Enhancing Diagnostic Accuracy through Multi-Agent Conversations: Using Large Language Models to Mitigate Cognitive Bias
Ke, Yu He, Yang, Rui, Lie, Sui An, Lim, Taylor Xin Yi, Abdullah, Hairil Rizal, Ting, Daniel Shu Wei, Liu, Nan
Background: Cognitive biases in clinical decision-making significantly contribute to errors in diagnosis and suboptimal patient outcomes. Addressing these biases presents a formidable challenge in the medical field. This study explores the role of large language models (LLMs) in mitigating these biases through the utilization of a multi-agent framework. We simulate the clinical decision-making processes through multi-agent conversation and evaluate its efficacy in improving diagnostic accuracy. Methods: A total of 16 published and unpublished case reports where cognitive biases have resulted in misdiagnoses were identified from the literature.
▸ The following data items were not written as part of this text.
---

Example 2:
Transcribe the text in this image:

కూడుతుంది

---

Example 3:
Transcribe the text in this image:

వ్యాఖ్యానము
In the multi-agent system, we leveraged GPT-4 Turbo to facilitate interactions among four simulated agents to replicate clinical team dynamics. Each agent has a distinct role: 1) To make the initial and final diagnosis after considering the discussions, 2) The devil's advocate and correct confirmation and anchoring bias, 3) The tutor and facilitator of the discussion to reduce premature closure bias, and 4) To record and summarize the findings. A total of 80 simulations were evaluated for the accuracy of initial diagnosis, top differential diagnosis and final two differential diagnoses. Findings: In a total of 80 responses evaluating both initial and final diagnoses, the initial diagnosis had an accuracy of 0% (0/80), but following multi-agent discussions, the accuracy for the top differential diagnosis increased to 71.3% (57/80), and for the final two differential diagnoses, to 80.0% (64/80). The system demonstrated an ability to reevaluate and correct misconceptions, even in scenarios with misleading initial investigations. Interpretation: The LLM-driven multi-agent conversation system shows promise in enhancing diagnostic accuracy in diagnostically challenging medical scenarios.